# Общество сознания Кришны в Москве > Новости >  19 января 2013 Битту Маллик - концертная программа "Ведические мантры и баджаны"

## Светлана )

Место проведения концерта: зал Университета МИИГАиК (Архитектуры) по адресу: м. Курская, Гороховский пер., д.4.
 Начало в 18:00. Билеты: +79261734788

Битту (Асит) Малик родился в Индии, в святом городе 5000 храмов – во Вриндаване, в семье брахманов, в которой из поколения в поколение, рождались талантливые музыканты. Прадеды Битту обладали таким искусством ведического воспевания мантр, что могли вызвать дождь, огонь или другие необходимые погодные условия, исцелять людей – ведь звук это огромная сила, а вибрации голоса и музыки очень сильно влияют на окружающую среду и людей. 
Битту 23 года, но несмотря на свою молодость, он - один из самых ярких вокалистов нашего столетия, виртуоз вокала и игры на фисгармонии. Свое музыкальное творчество на сцене Битту начал как исполнитель в стиле Друпад-Дхамар (Drupad-Dhamar) – одном из древних классических жанров индийской музыки, продолжив 200-летнюю историю древней традиции Дарбханга (Darbhanga).
Битту Маллик также является знатоком во многих стилях индийской музыки, таких как Drupad-Dhamar, Khyal, Thumari, Cheti, Kajari и Vidhypati.

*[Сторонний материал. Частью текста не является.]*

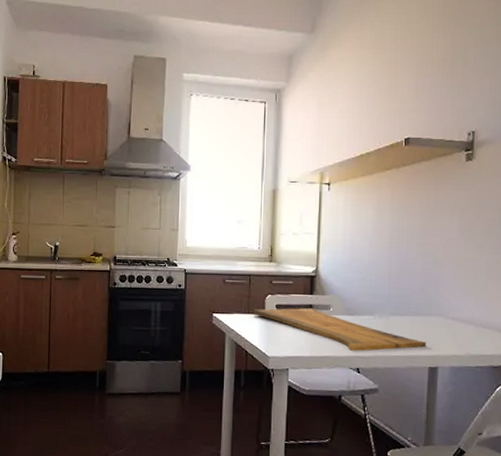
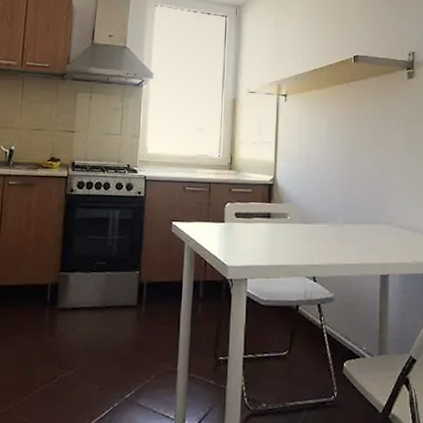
cutting board: present [253,308,427,351] -> none [213,216,378,260]

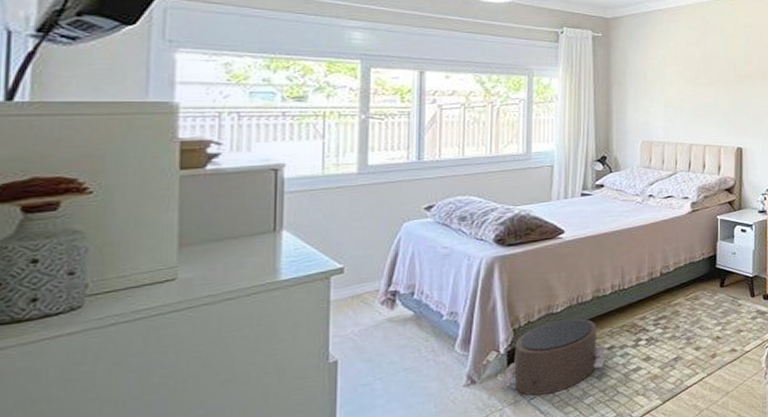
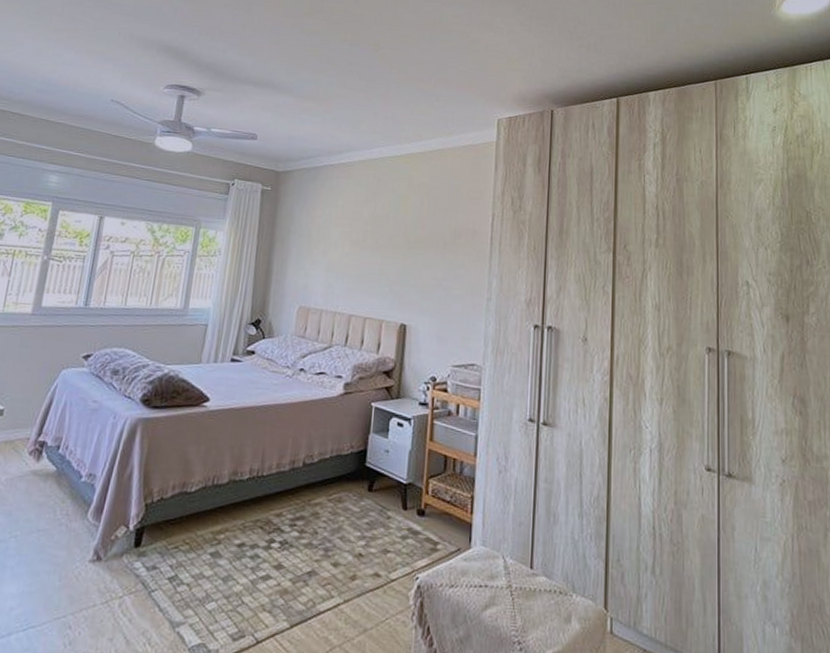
pouf: present [499,318,606,396] -> none [123,501,235,589]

Эти знания перешли к нему через 9 поколений от его первых учителей музыки – деда Шри Пандит Видур Маллика и отца Шри Пандит Ананд Маллика. 
 На больших праздниках Битту поёт и играет на фисгармонии в древнейшем храме Вриндавана – Радха Раман – это его бескорыстное служение Богу и семейная традиция.

----------